本記事では激動を予感させる2020年のその先「2030年に向けた企業×オープンイノベーションの未来」という視点から、企業・ビジネスパーソンの進むべき道を考えていく。――今回は、オープンイノベーションのパイオニア的存在である「KDDI ∞ Labo」を牽引する中馬和彦氏に、POST2020の世界について話を伺った。

▲KDDI株式会社 ライフデザイン事業企画本部 ビジネスインキュベーション推進部長/KDDI ∞ Labo長 中馬和彦氏

1996年、国際電信電話(現KDDI)入社。2018年4月から現職。アクセレータープログラムによる支援から、ファンドによる出資、最終的にM&Aを通じてKDDIに仲間として迎え入れるまでのベンチャー支援プログラムKDDI ∞ Laboや、ベンチャー投資ファンドKDDI Open Innovation Fundを統括している。

POST2020に向け、誰もが勝者にも敗者にもなり得る。

――POST2020の世界について、中馬さんからお話を伺いたいと思います。通信業界では5Gへの移行があるなど、業界的にも目が離せません。2019年という「現在地」をどのようにお考えですか。

KDDI・中馬氏 : POST2020を見据えると、ここ数年内に良くも悪くも勝者と敗者が決まるのではないでしょうか。だからこそ、2019年は重要な局面だと考えています。――しかし、日本人の多くはいまだに自分の国を「モノづくり大国」と思っており、その成功体験から抜け出せていません。私自身は、モノづくり領域での日本の復活は難しいと感じています。なぜなら、現在起こっているデジタルトランスフォーメーションは、今まで日本人が大切にしてきたモノづくり、つまり第二次産業という日本の産業構造を根本から覆す動きだからです。

GAFAのようにネット領域での覇者はすでに決まっている。これからは、2030年に向けて、ネットとリアルの融合が加速していきます。その領域においてチャンピオンになることが、2020年後の世界を制することでもあります。その勝者が、ここ数年で見えてくる可能性は大きい。ただし、成功のモデルはいまだにできておらず、どこが勝つかは分からない状態です。

――つまり、どの企業にも2030年に向けて、チャンピオンになるチャンスがあると。中馬さんが注目している領域などはありますか。

KDDI・中馬氏 : 今年から段階的に5Gへの移行があります。データ接続が飛躍的に向上し、IoT時代の本格的な到来と言われている。だからこそ、モノがネットとつながった時に、一番価値が増幅しやすそうな領域に注目しています。

――非常に興味深いですね。具体的には?

KDDI・中馬氏 : 一つは、”Sports-Tech”。スポーツはリアルタイムで状況が動いていきますが、その中でどれだけそのリアルタイムをデジタルで表現できるか。この部分に注目しています。
—————
**課題**
- 1) 中馬氏のインタビューによると、中馬和彦氏が国際電信電話に入社したのは何年か。
- 2) 中馬氏のインタビューで、ベンチャー支援プログラムKDDI ∞ Laboの支援の流れとして挙げられている段階を、順にすべて書き出せ。
- 3) 中馬氏のインタビューを、最後の発言の続きから書き進めよ。
—————
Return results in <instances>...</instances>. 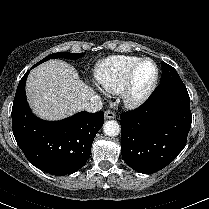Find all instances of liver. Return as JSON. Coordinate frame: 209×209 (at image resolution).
<instances>
[{"label":"liver","instance_id":"obj_1","mask_svg":"<svg viewBox=\"0 0 209 209\" xmlns=\"http://www.w3.org/2000/svg\"><path fill=\"white\" fill-rule=\"evenodd\" d=\"M26 93L33 113L48 121L75 114L81 103L95 96L73 66L57 59L48 60L30 72Z\"/></svg>","mask_w":209,"mask_h":209}]
</instances>
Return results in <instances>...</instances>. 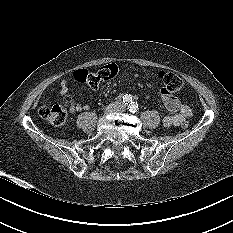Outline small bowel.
Here are the masks:
<instances>
[{
	"instance_id": "c3829d8e",
	"label": "small bowel",
	"mask_w": 233,
	"mask_h": 233,
	"mask_svg": "<svg viewBox=\"0 0 233 233\" xmlns=\"http://www.w3.org/2000/svg\"><path fill=\"white\" fill-rule=\"evenodd\" d=\"M70 91V86L67 80H63L60 83V94L66 96ZM161 97L167 110L172 115H167L163 118V125L165 127L180 126L186 122L192 116L191 108L182 103L177 97L167 94L163 89L161 90ZM67 103L70 106V112L76 113L83 110H88L89 105L76 102L72 98H66Z\"/></svg>"
}]
</instances>
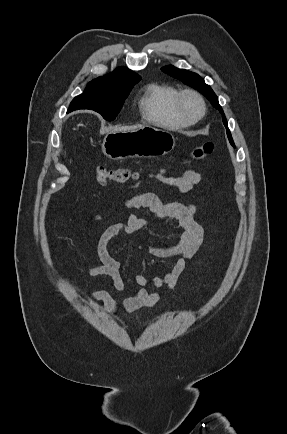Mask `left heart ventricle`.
Returning a JSON list of instances; mask_svg holds the SVG:
<instances>
[{"label": "left heart ventricle", "instance_id": "1", "mask_svg": "<svg viewBox=\"0 0 287 434\" xmlns=\"http://www.w3.org/2000/svg\"><path fill=\"white\" fill-rule=\"evenodd\" d=\"M185 109L186 111L191 114V115H196L199 112V105L197 103V101L193 98H187L185 100Z\"/></svg>", "mask_w": 287, "mask_h": 434}]
</instances>
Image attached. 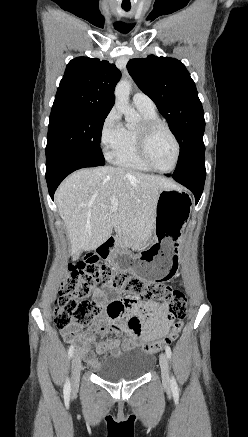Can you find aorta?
<instances>
[{"label": "aorta", "instance_id": "762f6f07", "mask_svg": "<svg viewBox=\"0 0 248 437\" xmlns=\"http://www.w3.org/2000/svg\"><path fill=\"white\" fill-rule=\"evenodd\" d=\"M131 84L127 79H122L115 88V105L121 111L128 123L139 120V114L129 106Z\"/></svg>", "mask_w": 248, "mask_h": 437}]
</instances>
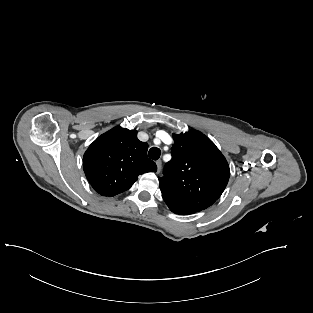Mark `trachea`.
I'll return each instance as SVG.
<instances>
[{"label":"trachea","mask_w":313,"mask_h":313,"mask_svg":"<svg viewBox=\"0 0 313 313\" xmlns=\"http://www.w3.org/2000/svg\"><path fill=\"white\" fill-rule=\"evenodd\" d=\"M149 157L152 159V160H157L159 159L160 155H161V151L159 148L157 147H152L150 150H149V153H148Z\"/></svg>","instance_id":"trachea-1"}]
</instances>
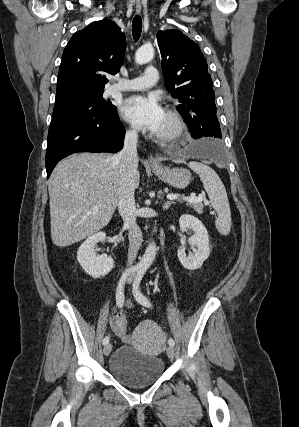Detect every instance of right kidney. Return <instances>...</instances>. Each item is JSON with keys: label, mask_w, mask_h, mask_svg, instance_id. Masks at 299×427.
I'll return each mask as SVG.
<instances>
[{"label": "right kidney", "mask_w": 299, "mask_h": 427, "mask_svg": "<svg viewBox=\"0 0 299 427\" xmlns=\"http://www.w3.org/2000/svg\"><path fill=\"white\" fill-rule=\"evenodd\" d=\"M105 232H98L87 238L77 251V260L83 270L93 278L107 275L114 266V261L107 255L96 256L95 247L99 241H104Z\"/></svg>", "instance_id": "ca27d5eb"}]
</instances>
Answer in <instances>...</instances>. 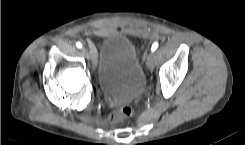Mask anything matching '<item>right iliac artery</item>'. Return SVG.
—————
**解答**
- 1) 1996年。

- 2) アクセレータープログラムによる支援、ファンドによる出資、M&Aを通じてKDDIに仲間として迎え入れること。

- 3)
そして、もう一つがエンターテイメント。私たちは”Entertainment-Tech”と呼んでいますが、テーマパークや動物園、水族館といった、ファンが集まり熱量が高まる場所にテクノロジーを入れていきます。そして、ファンの熱量をさらに高めていけば、異次元の出来事を起こせるのではないかと考えています。

日本人の武器は、“コンテンツを作り込む能力”。

――今年から5Gのプレサービスが開始されますが、そこに向けてKDDIさんが目指す道をお聞かせください。

KDDI・中馬氏 : これからの通信キャリアの役割は、データを使って新しい何かを始めること。その取り組みが5Gだったり、IoT化だったりします。通信キャリアごとに、社会にどんな価値を与えたいのかという軸があるはずです。私たちKDDIは、楽しさをはじめとした、エンターテイメントの提供をこれからの軸にしていきます。

5Gに移行しても、スペック値などは一般の人には分かりにくいでしょう。「便利になるのはいいことだ」と思ってもらえるくらいかもしれません(笑)。KDDIはその先の「え、こんな面白いことができの?」といった、”驚き”を提供したいのです。

――なるほど。

KDDI・中馬氏 : この驚きによる価値観の伝播は、とても凄まじい。新しいサービスが広まるのは便利だからではなく、驚きや衝撃があるからこそ広がっていく。そこから文化が作られ、世の中にチェンジが起きる。その変化を起こすために、テクノロジーを投入し、未知の体験を提供していくことが大切なのです。

当社は「LISMO」(音楽配信サービス)や「INFOBAR」(デザインケータイ)といった、通信キャリアの中でもカルチャーに寄り添ったサービスをつくり続けてきた歴史があります。だからこそ、5Gのベネフィットを”驚き”の中で体感してもらうサービスを、どこよりも先に作り上げていきたいですし、作り上げる自信があります。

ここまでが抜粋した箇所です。